Oreogetonidae

Scientific classification
- Domain: Eukaryota
- Kingdom: Animalia
- Phylum: Arthropoda
- Class: Insecta
- Order: Diptera
- Suborder: Brachycera
- Infraorder: Asilomorpha
- Superfamily: Empidoidea
- Family: Oreogetonidae Chvála, 1976

= Oreogetonidae =

Family of flies

Oreogetonidae is a family of flies in the order Diptera, belonging to the superfamily Empidoidea. The family comprises a single genus, Oreogeton, with 36 described species. These flies are widely distributed across North America, Europe, Asia, Australia, New Zealand, and particularly South America, where the majority of species are found.

==Description==
Oreogetonidae are small to medium-sized, slender flies characterized by broad wings with a large anal lobe. Their wing venation includes distinctive patterns: the radial vein branches into four, the medial vein into three, and a large, irregular pentagonal discal cell is present in the wing's center. The two anal veins are weak and do not reach the wing margin.
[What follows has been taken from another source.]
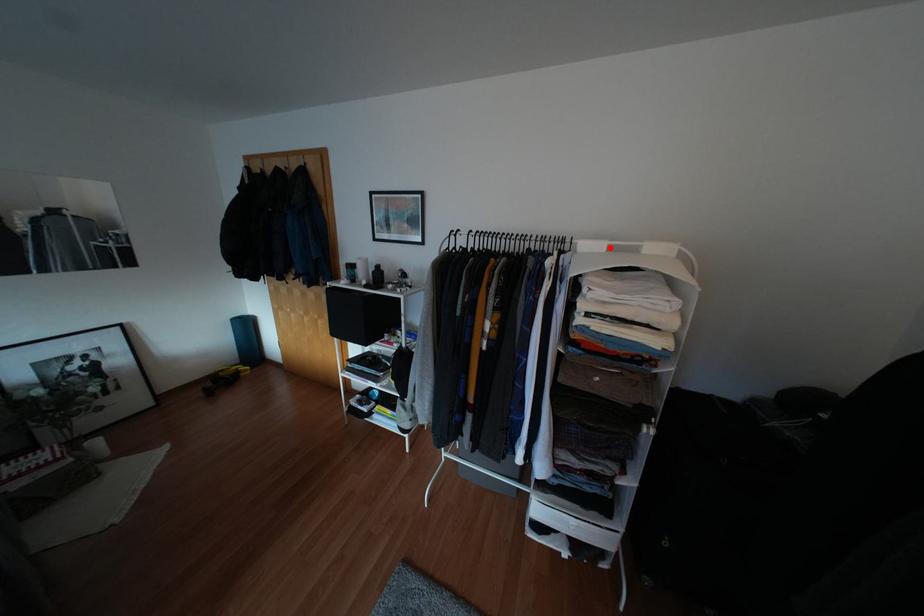
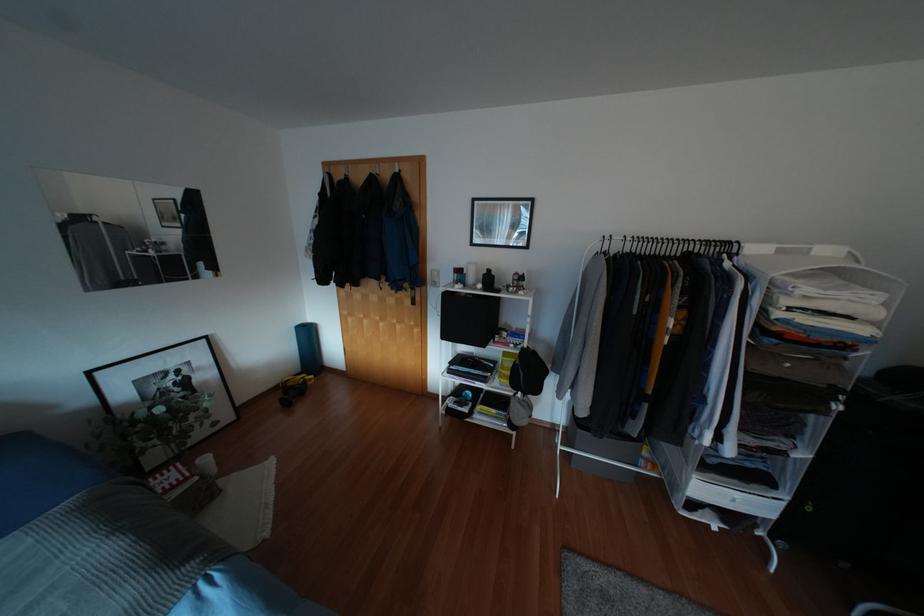
Find the pixel in the second image that matches the highlighted location in the first image.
Additional features include a head with large compound eyes and a prolonged proboscis, antennae with three or fewer segments (often with a stylus or arista), and a thorax with bristles primarily on the notopleural and scutellar regions. The legs vary in form, occasionally modified, and the abdomen may be elongated or short depending on the species.

==Distribution==
The family Oreogetonidae is globally distributed, with a significant concentration of its 36 species in South America. They are also recorded in North America, Europe (e.g., Oreogeton basalis in Central Europe up to Germany and Poland), Asia (e.g., Oreogeton nippon in Japan), Australia, and New Zealand. This wide range indicates their adaptability to diverse ecological conditions.

==Biology==
Adult Oreogetonidae are diurnal, meaning they are active during the day, and are predatory, feeding on other insects. The larvae are aquatic, inhabiting freshwater environments, and are also predatory, preying on small aquatic organisms such as mosquito larvae. This predatory behavior is typical of the superfamily Empidoidea.

==Ecological Role==
Oreogetonidae contribute to the regulation of insect populations as adults and play a role in freshwater food webs as larvae. By preying on other insects, including mosquito larvae, the larvae may influence aquatic ecosystems, potentially aiding in natural pest control. Their presence across varied habitats highlights their ecological versatility.